- **WORK TO DO**
a – According to the Jonathan Kozol biography, what award did Death At An Early Age receive?
b – Rewrite the Jonathan Kozol biography from "In 1967, during" up to and including "States and Europe.", putting "instructor" in place of "teacher" each time it occurs.
c – For each statement, say whether the Jonathan Kozol biography supports it, answering yes or no and quoting the words that decide it.
(i) Kozol was fired for reading a Langston Hughes poem to his fourth grade students.
(ii) In 1980 the Cleveland Public Library asked Kozol to design a literacy plan for small rural towns.
(iii) Kozol taught at South Boston High during the city's desegregation crisis.

- **SOURCE EXTRACT**
»»
Living Together in the 21st Century
August 2000 - current
Jonathan Kozol
Biography

In 1967, during the heart of the civil rights
movement, a young white teacher in the poor, black section of Boston was fired
for reading a Langston Hughes poem to his fourth grade students. That individual
was Jonathan Kozol.
Death At An Early Age, a description of his first year as a teacher, was
published in 1967 and received the 1968 National Book Award in Science,
Philosophy, and Religion. Now regarded as a classic by educators, it has sold
more than two million copies in the United States and Europe.
After being fired from his first job, Jonathan Kozol did a short teaching stint
at a suburban school. The shock of going from one of the country's poorest
public schools to one of its richest never left him. From the start, Jonathan
Kozol combined teaching with activism. He taught at South Boston High during
the city's desegregation crisis. Working with black and Hispanic parents, he
helped set up a storefront learning center that became a model for many others
in the U.S. In 1980, the Cleveland Public Library asked him to design a literacy
plan for the nation's large cities. His plan became the model for a major effort
sparked by the State Library of California. The book that followed, Illiterate
America, was the center of a campaign to spur state, federal, and private action
on adult literacy.
««
- **PROVIDED MATERIAL**
»»
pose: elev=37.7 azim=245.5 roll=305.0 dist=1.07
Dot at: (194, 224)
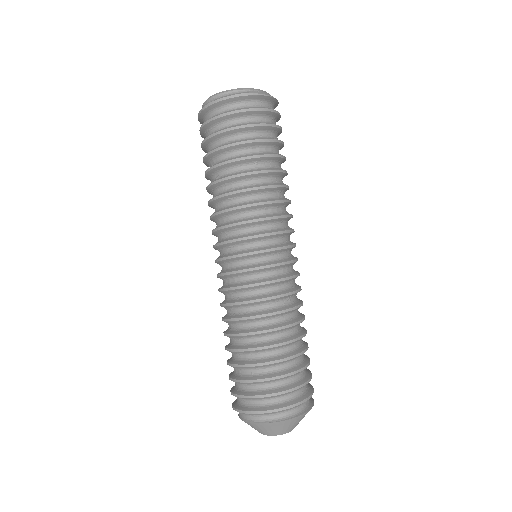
««
- **ANSWERS BY TASK**
a – The 1968 National Book Award in Science, Philosophy, and Religion.

b –
In 1967, during the heart of the civil rights
movement, a young white instructor in the poor, black section of Boston was fired
for reading a Langston Hughes poem to his fourth grade students. That individual
was Jonathan Kozol.
Death At An Early Age, a description of his first year as a instructor, was
published in 1967 and received the 1968 National Book Award in Science,
Philosophy, and Religion. Now regarded as a classic by educators, it has sold
more than two million copies in the United States and Europe.

c –
(i) Yes: "fired for reading a Langston Hughes poem to his fourth grade students."
(ii) No: "asked him to design a literacy plan for the nation's large cities."
(iii) Yes: "He taught at South Boston High during the city's desegregation crisis."